**TASK TO COMPLETE**
Report the count of lines in the entries below that contain "October", and leave out everything else.

**GIVEN DATA**
^^^^
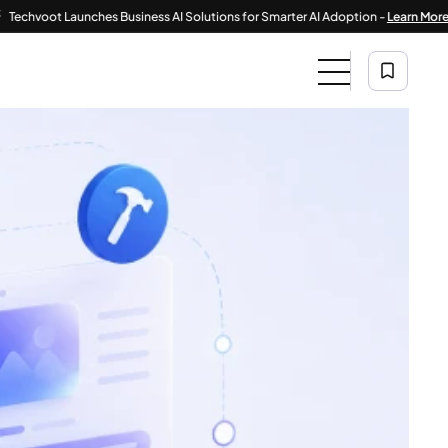
|
 Launches Business AI Solutions for Smarter AI Adoption -
Learn More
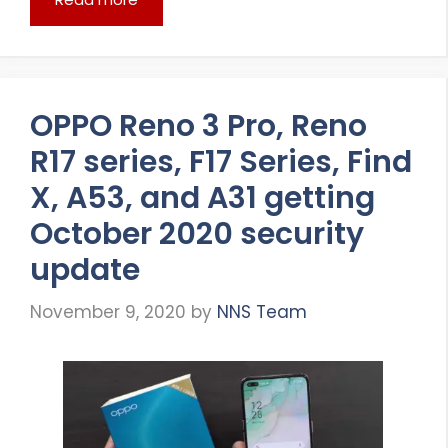
OPPO Reno 3 Pro, Reno
R17 series, F17 Series, Find
X, A53, and A31 getting
October 2020 security
update
November 9, 2020
by
NNS Team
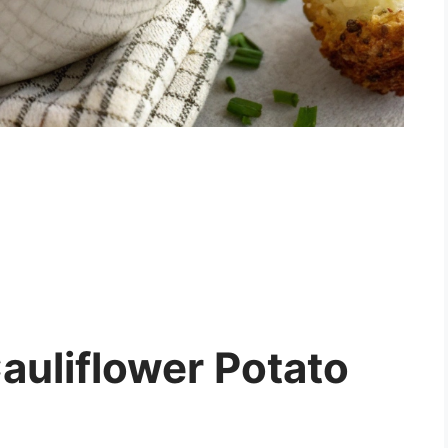
uliflower Potato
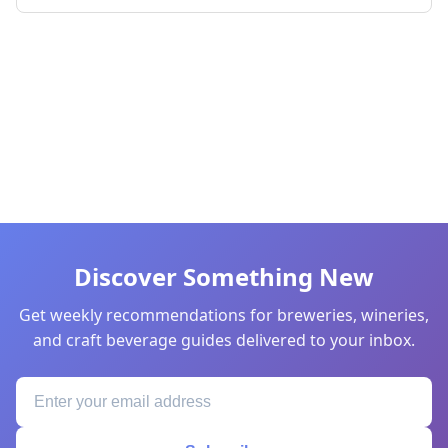
Discover Something New
Get weekly recommendations for breweries, wineries,
and craft beverage guides delivered to your inbox.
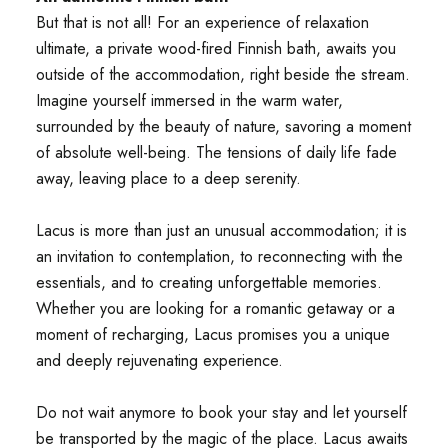
But that is not all! For an experience of relaxation
ultimate, a private wood-fired Finnish bath, awaits you
outside of the accommodation, right beside the stream.
Imagine yourself immersed in the warm water,
surrounded by the beauty of nature, savoring a moment
of absolute well-being. The tensions of daily life fade
away, leaving place to a deep serenity.
Lacus is more than just an unusual accommodation; it is
an invitation to contemplation, to reconnecting with the
essentials, and to creating unforgettable memories.
Whether you are looking for a romantic getaway or a
moment of recharging, Lacus promises you a unique
and deeply rejuvenating experience.
Do not wait anymore to book your stay and let yourself
be transported by the magic of the place. Lacus awaits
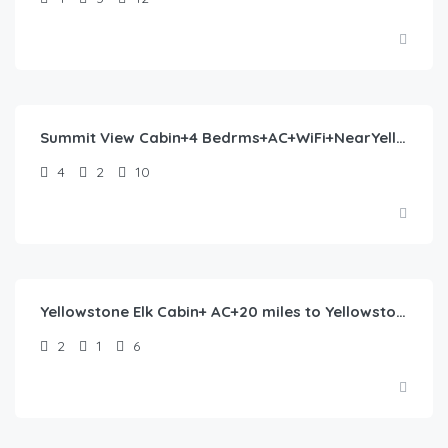
$
244.00
/night
Summit View Cabin+4 Bedrms+AC+WiFi+NearYellowstone
4
2
10
$
318.00
/night
Yellowstone Elk Cabin+ AC+20 miles to Yellowstone
2
1
6
$
465.00
/night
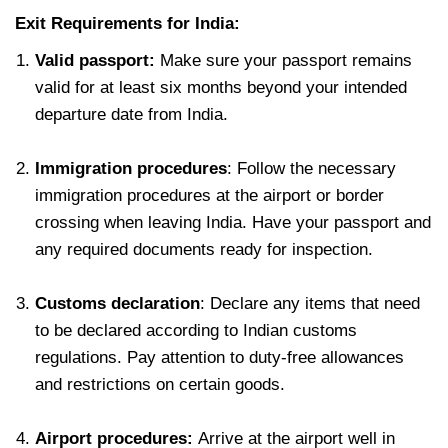
Exit Requirements for India:
Valid passport:
Make sure your passport remains
valid for at least six months beyond your intended
departure date from India.
Immigration procedures
: Follow the necessary
immigration procedures at the airport or border
crossing when leaving India. Have your passport and
any required documents ready for inspection.
Customs declaration
: Declare any items that need
to be declared according to Indian customs
regulations. Pay attention to duty-free allowances
and restrictions on certain goods.
Airport procedures:
Arrive at the airport well in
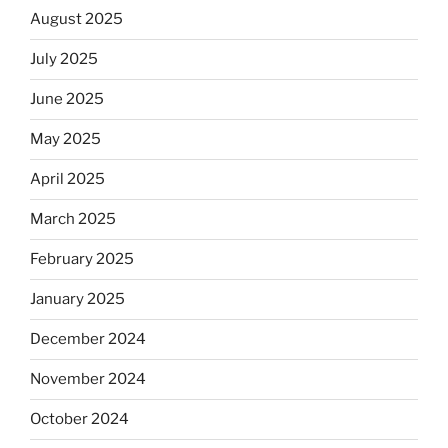
August 2025
July 2025
June 2025
May 2025
April 2025
March 2025
February 2025
January 2025
December 2024
November 2024
October 2024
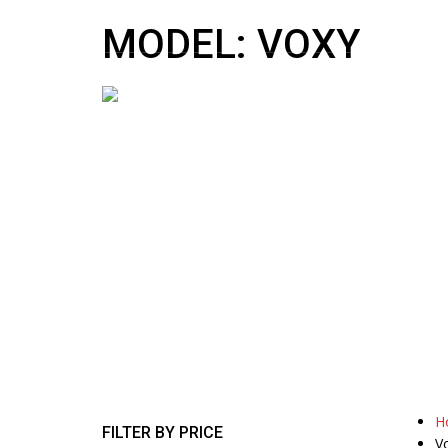
10:00 AM To 5:00 PM
sales@nipponmotors.co.uk
MODEL: VOXY
H
FILTER BY PRICE
V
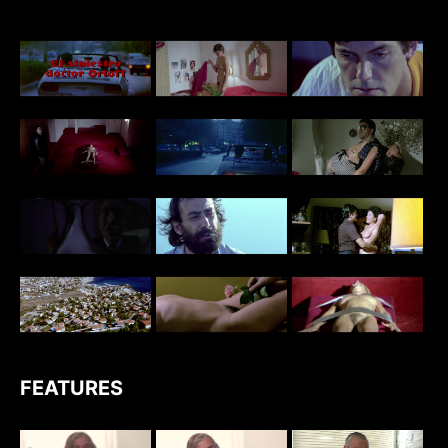
FEATURES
^^^^
**OUTPUT**
2